= KUTIPAN SUMBER =

....

Di antara para mufassir terpopular di
kalangan sahabat Nabi adalah: empat khalifah, Ibnu Mas’ud, Ibnu
Abbas, Ubay bin Ka’ab, Zaid bin Tsabit, Abu Musa Al-Asy’ary
dan Abdullah bin Az-Zubair.
Cukup banyak riwayat-riwayat tentang tafsir
yang diriwayatkan dari beberapa sahabat semisal: Abdullah bin Abbas, Abdullah
bin Mas’ud, Ibay bin Ka’ab. Dan biasanya apa yang diriwayatkan dari mereka
tidaklah selalu mengandung tafsir Al-Qur’an secara utuh, tetapi masih berkisar
tentang makna-makna beberapa ayat, serta penjelasan ayat yang masih samar dan
global.
Adapun dari kalangan tabi’in, tidak sedikit
yang menimba ilmu dari sahabat, dan kemudian melakukan ijtihad dalam
menafsirkan ayat.
Di antara murid-murid Ibnu Abbas yang cukup
masyhur adalah Said bin Jubair, Mujahid, Ikrimah maula Ibnu Abbas, Thawus
bin Kisan Al-Yamany, dan Atha’ bin Abi Rabah.
Murid Ubay bin Ka’ab yang popular di Madinah
adalah Zaid bin Aslam, Abul Aliyah, dan Muhammad bin Ka’ab Al-Qurazhi.
Di Irak, terdapat beberapa murid Abdullah bin
Mas’ud yang juga terkenal sebagai mufassir. Mereka yaitu: Alqamah bin Qais,
Masruq bin Al-Ajda’, Aswad bin Yazid, Amir Asy-Sya’by, Hasan Al-Bashry, dan
Qatadah bin Di’amah As-Sadusy.
Menurut Ibnu Taimiyyah, ada beberapa orang
yang terkemuka dalam bidang tafsir ini di Makkah. Mereka adalah sahabat-sahabat
Ibnu Abbas seperti: Mujahid, Atha’ bin Abi Rabah, Ikrimah maula Ibnu Abbas,
Thawus bin Kisan, Abu Asy-Sya’tsa’, Said bin Jubair dan lain-lain. Demikian
juga di Kufah dari kalangan sahabat-sahabat Ibnu Mas’ud. Sedangkan ulama tafsir
di Madinah, yaitu: Zaid bin Aslam (guru Imam Malik_, Abdurrahman bin Zaid, dan
Abdullah bin Wahab.[3]
Adapun jenis ilmu yang diriwayatkan dari
mereka itu mencakup: ilmu tafsir, ilmu gharib Al-Qur’an, ilmu asbaab
an-nuzul, ilmu Makkiyyah-Madaniyyah dan ilmu naasikh-mansuukh.

....

= TUJUAN 1 =
Bisakah Anda mengembalikan bagian kutipan tentang para mufassir yang dimulai dengan "Adapun dari kalangan" dan berlanjut hingga "bin Ka’ab Al-Qurazhi.", persis sesuai teks aslinya?
Kutipan tentang para mufassir dan catatan di bawahnya tidak saling berkaitan.

= BAHAN YANG DISEDIAKAN =
....

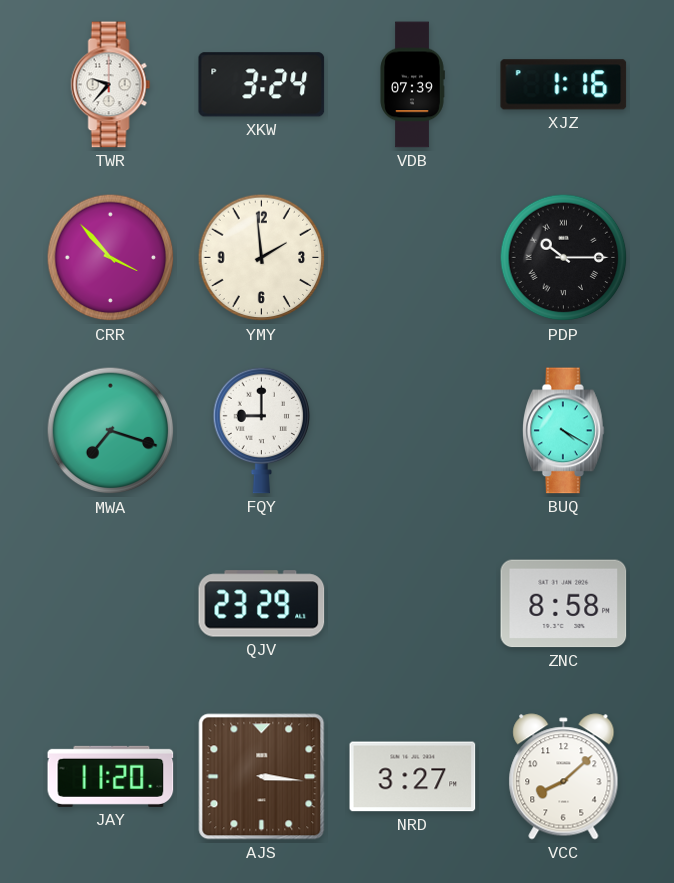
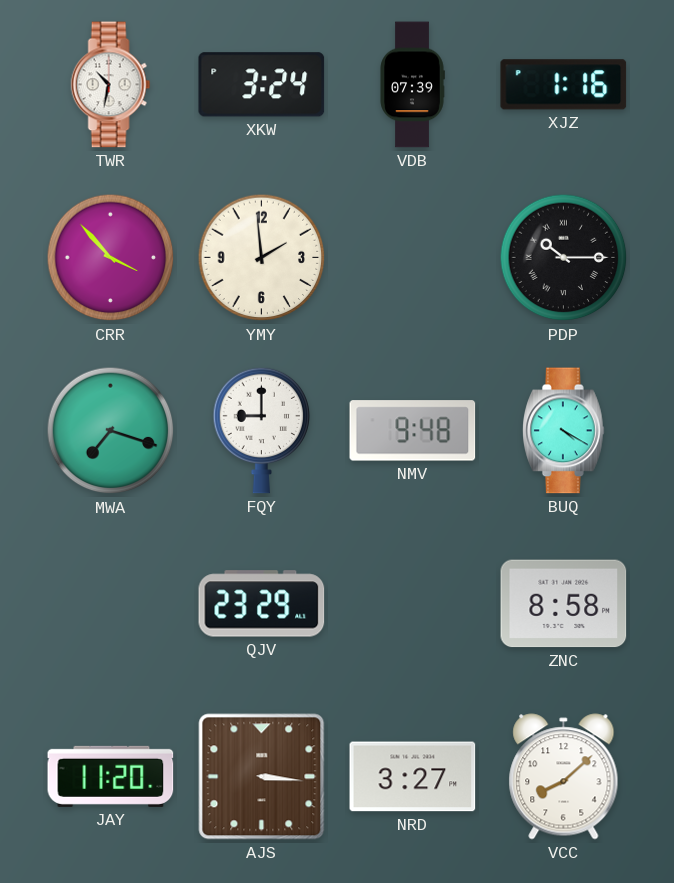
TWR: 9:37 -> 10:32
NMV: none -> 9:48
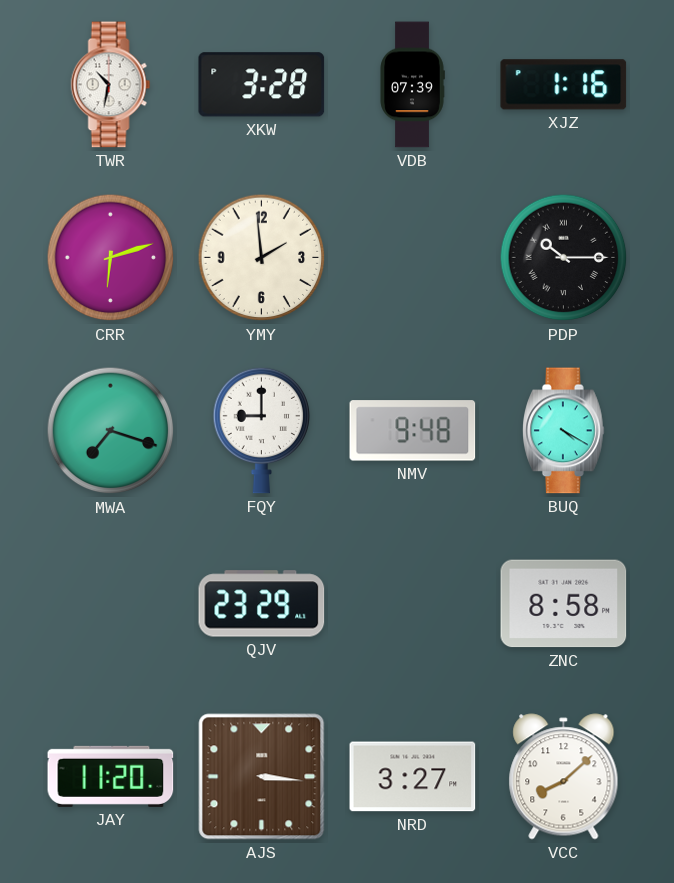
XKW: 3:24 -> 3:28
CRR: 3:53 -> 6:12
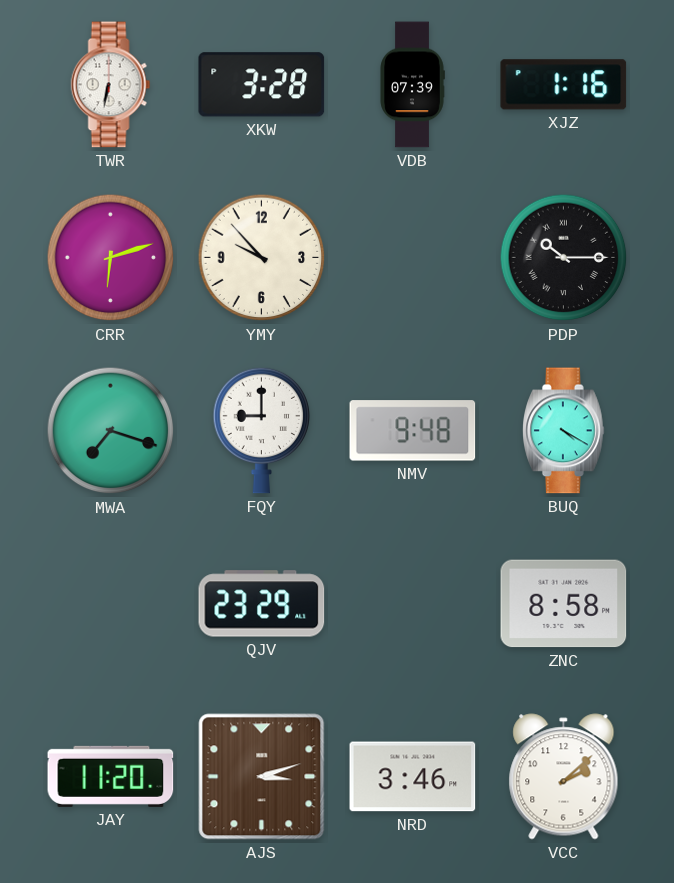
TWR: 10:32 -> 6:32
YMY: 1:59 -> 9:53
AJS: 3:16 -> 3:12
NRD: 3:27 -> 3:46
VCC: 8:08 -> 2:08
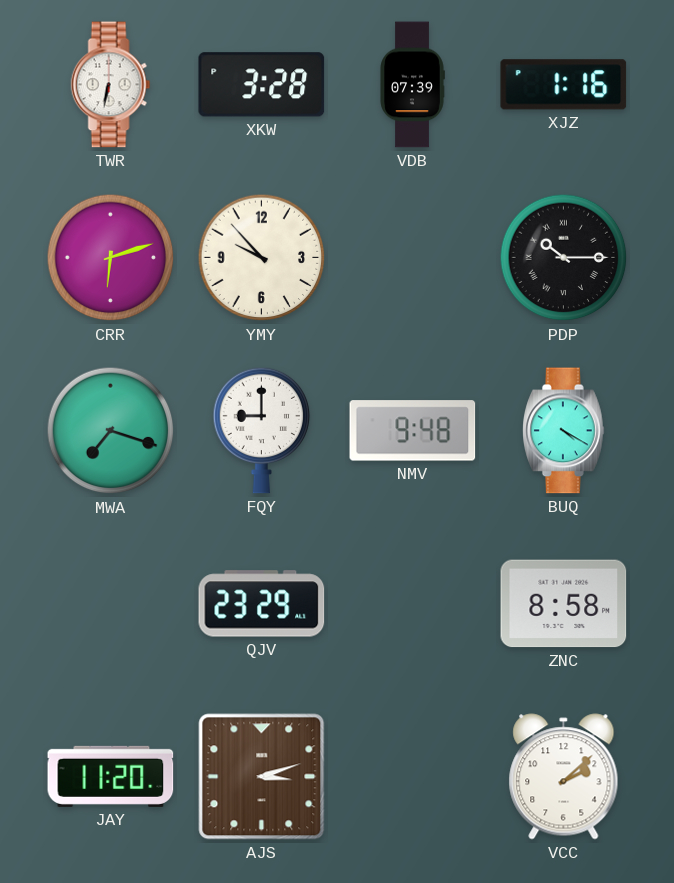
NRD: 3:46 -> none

....

= TUJUAN 2 =
Bisakah Anda menyusun ulang seluruh baris dalam catatan sebagai daftar JSON berisi string, satu string untuk setiap baris? Lewati baris kosong dan jangan sertakan gambar.

= KELUARAN YANG DIHARAPKAN 1 =
Adapun dari kalangan tabi’in, tidak sedikit
yang menimba ilmu dari sahabat, dan kemudian melakukan ijtihad dalam
menafsirkan ayat.
Di antara murid-murid Ibnu Abbas yang cukup
masyhur adalah Said bin Jubair, Mujahid, Ikrimah maula Ibnu Abbas, Thawus
bin Kisan Al-Yamany, dan Atha’ bin Abi Rabah.
Murid Ubay bin Ka’ab yang popular di Madinah
adalah Zaid bin Aslam, Abul Aliyah, dan Muhammad bin Ka’ab Al-Qurazhi.

= KELUARAN YANG DIHARAPKAN 2 =
[
  "TWR: 9:37 -> 10:32",
  "NMV: none -> 9:48",
  "XKW: 3:24 -> 3:28",
  "CRR: 3:53 -> 6:12",
  "TWR: 10:32 -> 6:32",
  "YMY: 1:59 -> 9:53",
  "AJS: 3:16 -> 3:12",
  "NRD: 3:27 -> 3:46",
  "VCC: 8:08 -> 2:08",
  "NRD: 3:46 -> none"
]